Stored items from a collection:
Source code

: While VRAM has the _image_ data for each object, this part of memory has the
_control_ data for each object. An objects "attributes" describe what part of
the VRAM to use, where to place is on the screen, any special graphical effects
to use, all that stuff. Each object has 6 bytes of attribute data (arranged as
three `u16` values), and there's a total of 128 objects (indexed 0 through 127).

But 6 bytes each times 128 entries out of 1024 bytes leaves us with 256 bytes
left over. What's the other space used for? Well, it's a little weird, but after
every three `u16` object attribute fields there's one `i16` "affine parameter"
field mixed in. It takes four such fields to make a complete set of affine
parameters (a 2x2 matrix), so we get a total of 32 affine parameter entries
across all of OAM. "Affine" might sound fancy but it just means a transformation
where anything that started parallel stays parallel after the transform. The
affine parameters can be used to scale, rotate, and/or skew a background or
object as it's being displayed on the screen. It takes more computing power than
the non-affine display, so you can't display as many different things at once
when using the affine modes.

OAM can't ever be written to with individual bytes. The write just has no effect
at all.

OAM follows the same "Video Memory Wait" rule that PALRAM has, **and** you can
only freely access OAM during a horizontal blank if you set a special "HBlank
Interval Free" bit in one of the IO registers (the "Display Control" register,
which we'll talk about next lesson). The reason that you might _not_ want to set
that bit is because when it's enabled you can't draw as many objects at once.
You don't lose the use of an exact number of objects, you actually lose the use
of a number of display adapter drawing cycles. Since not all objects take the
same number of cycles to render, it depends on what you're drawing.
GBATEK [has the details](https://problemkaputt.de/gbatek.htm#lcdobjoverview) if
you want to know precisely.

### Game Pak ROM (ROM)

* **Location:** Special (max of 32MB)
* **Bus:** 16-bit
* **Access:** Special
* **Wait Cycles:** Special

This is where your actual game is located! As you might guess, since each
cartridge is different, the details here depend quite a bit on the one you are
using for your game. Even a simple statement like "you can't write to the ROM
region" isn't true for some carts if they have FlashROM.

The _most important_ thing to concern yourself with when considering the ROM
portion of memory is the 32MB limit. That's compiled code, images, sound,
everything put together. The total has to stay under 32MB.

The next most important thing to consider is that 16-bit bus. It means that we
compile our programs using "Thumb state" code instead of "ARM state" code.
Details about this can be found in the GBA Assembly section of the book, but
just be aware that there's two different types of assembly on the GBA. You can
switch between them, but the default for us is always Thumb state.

### [Aim of the task]
Exactly as written, transcribe every line shown above.

### [Result]
Source code

: While VRAM has the _image_ data for each object, this part of memory has the
_control_ data for each object. An objects "attributes" describe what part of
the VRAM to use, where to place is on the screen, any special graphical effects
to use, all that stuff. Each object has 6 bytes of attribute data (arranged as
three `u16` values), and there's a total of 128 objects (indexed 0 through 127).

But 6 bytes each times 128 entries out of 1024 bytes leaves us with 256 bytes
left over. What's the other space used for? Well, it's a little weird, but after
every three `u16` object attribute fields there's one `i16` "affine parameter"
field mixed in. It takes four such fields to make a complete set of affine
parameters (a 2x2 matrix), so we get a total of 32 affine parameter entries
across all of OAM. "Affine" might sound fancy but it just means a transformation
where anything that started parallel stays parallel after the transform. The
affine parameters can be used to scale, rotate, and/or skew a background or
object as it's being displayed on the screen. It takes more computing power than
the non-affine display, so you can't display as many different things at once
when using the affine modes.

OAM can't ever be written to with individual bytes. The write just has no effect
at all.

OAM follows the same "Video Memory Wait" rule that PALRAM has, **and** you can
only freely access OAM during a horizontal blank if you set a special "HBlank
Interval Free" bit in one of the IO registers (the "Display Control" register,
which we'll talk about next lesson). The reason that you might _not_ want to set
that bit is because when it's enabled you can't draw as many objects at once.
You don't lose the use of an exact number of objects, you actually lose the use
of a number of display adapter drawing cycles. Since not all objects take the
same number of cycles to render, it depends on what you're drawing.
GBATEK [has the details](https://problemkaputt.de/gbatek.htm#lcdobjoverview) if
you want to know precisely.

### Game Pak ROM (ROM)

* **Location:** Special (max of 32MB)
* **Bus:** 16-bit
* **Access:** Special
* **Wait Cycles:** Special

This is where your actual game is located! As you might guess, since each
cartridge is different, the details here depend quite a bit on the one you are
using for your game. Even a simple statement like "you can't write to the ROM
region" isn't true for some carts if they have FlashROM.

The _most important_ thing to concern yourself with when considering the ROM
portion of memory is the 32MB limit. That's compiled code, images, sound,
everything put together. The total has to stay under 32MB.

The next most important thing to consider is that 16-bit bus. It means that we
compile our programs using "Thumb state" code instead of "ARM state" code.
Details about this can be found in the GBA Assembly section of the book, but
just be aware that there's two different types of assembly on the GBA. You can
switch between them, but the default for us is always Thumb state.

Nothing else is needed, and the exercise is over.